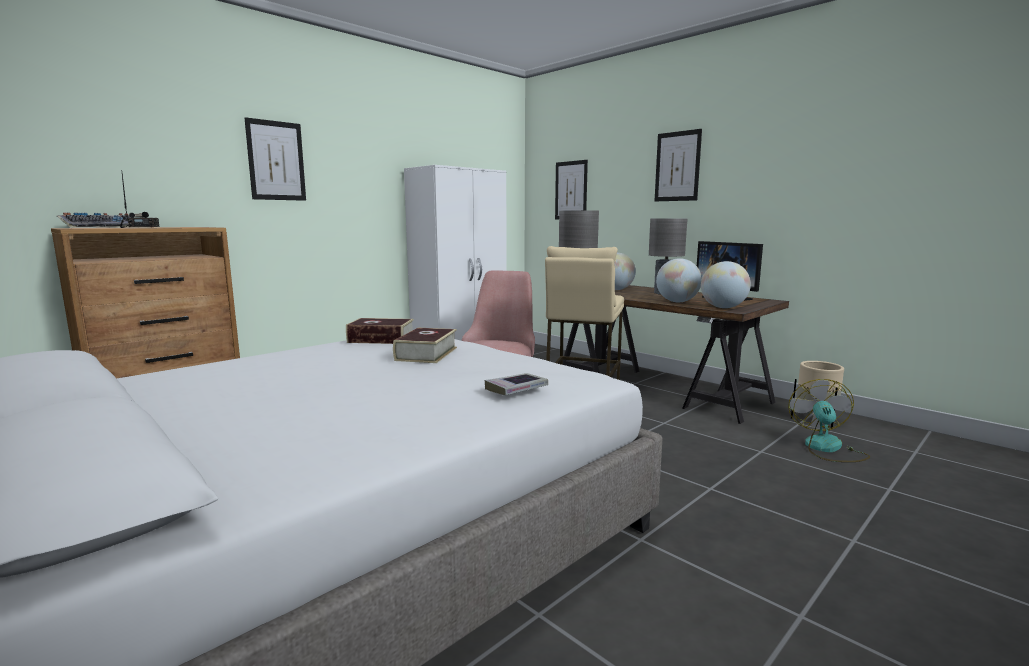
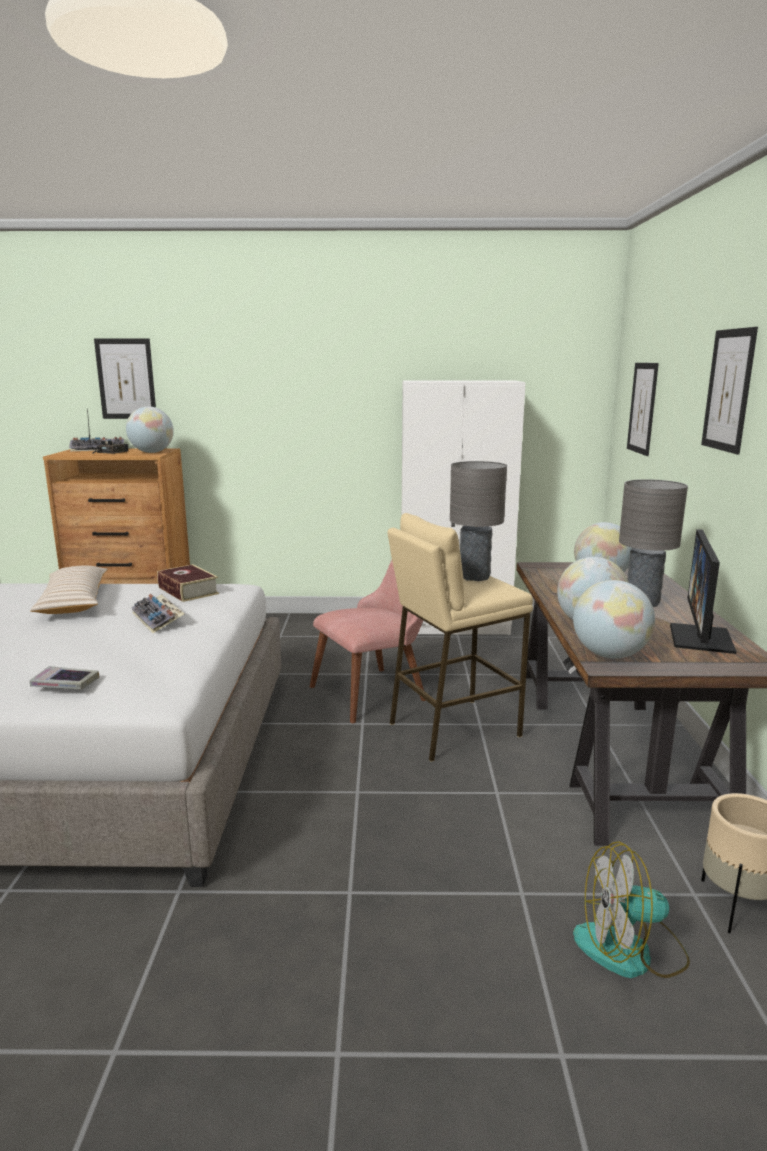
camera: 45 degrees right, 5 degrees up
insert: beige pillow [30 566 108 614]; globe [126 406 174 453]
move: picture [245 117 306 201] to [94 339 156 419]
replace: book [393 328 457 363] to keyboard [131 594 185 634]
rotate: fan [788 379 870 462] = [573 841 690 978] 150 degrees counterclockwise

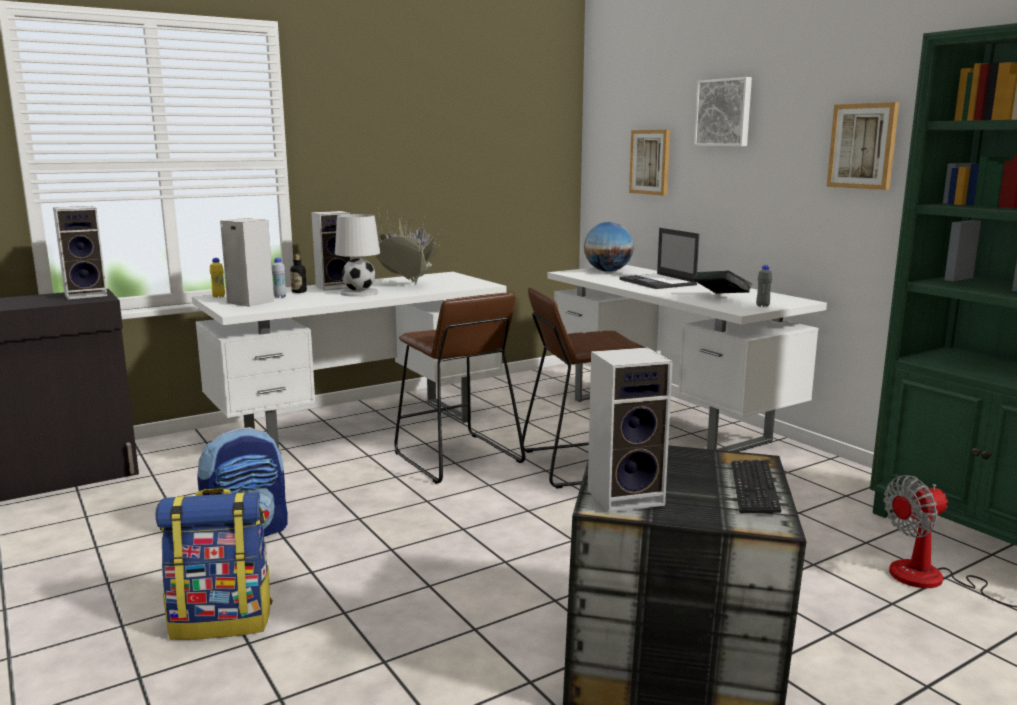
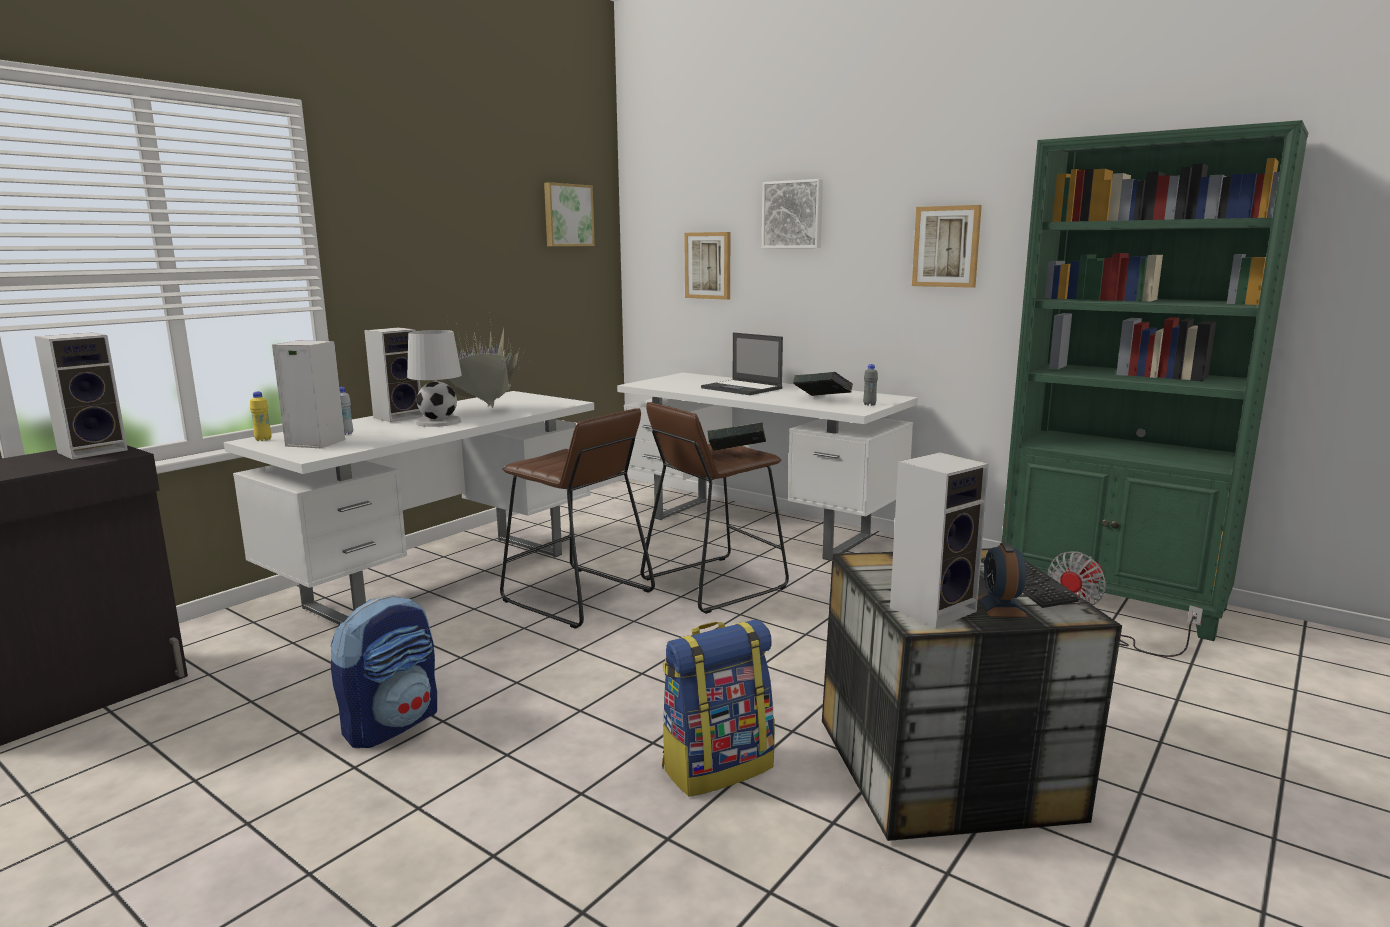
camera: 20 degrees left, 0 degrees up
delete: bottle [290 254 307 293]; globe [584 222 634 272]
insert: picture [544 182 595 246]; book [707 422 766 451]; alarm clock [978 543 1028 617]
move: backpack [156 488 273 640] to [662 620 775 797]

WHAT IS EXPECTED =
Repeat the data exactly in full, omitting its pictures.

RESPONSE BOX =
camera: 45 degrees right, 5 degrees up
insert: beige pillow [30 566 108 614]; globe [126 406 174 453]
move: picture [245 117 306 201] to [94 339 156 419]
replace: book [393 328 457 363] to keyboard [131 594 185 634]
rotate: fan [788 379 870 462] = [573 841 690 978] 150 degrees counterclockwise

camera: 20 degrees left, 0 degrees up
delete: bottle [290 254 307 293]; globe [584 222 634 272]
insert: picture [544 182 595 246]; book [707 422 766 451]; alarm clock [978 543 1028 617]
move: backpack [156 488 273 640] to [662 620 775 797]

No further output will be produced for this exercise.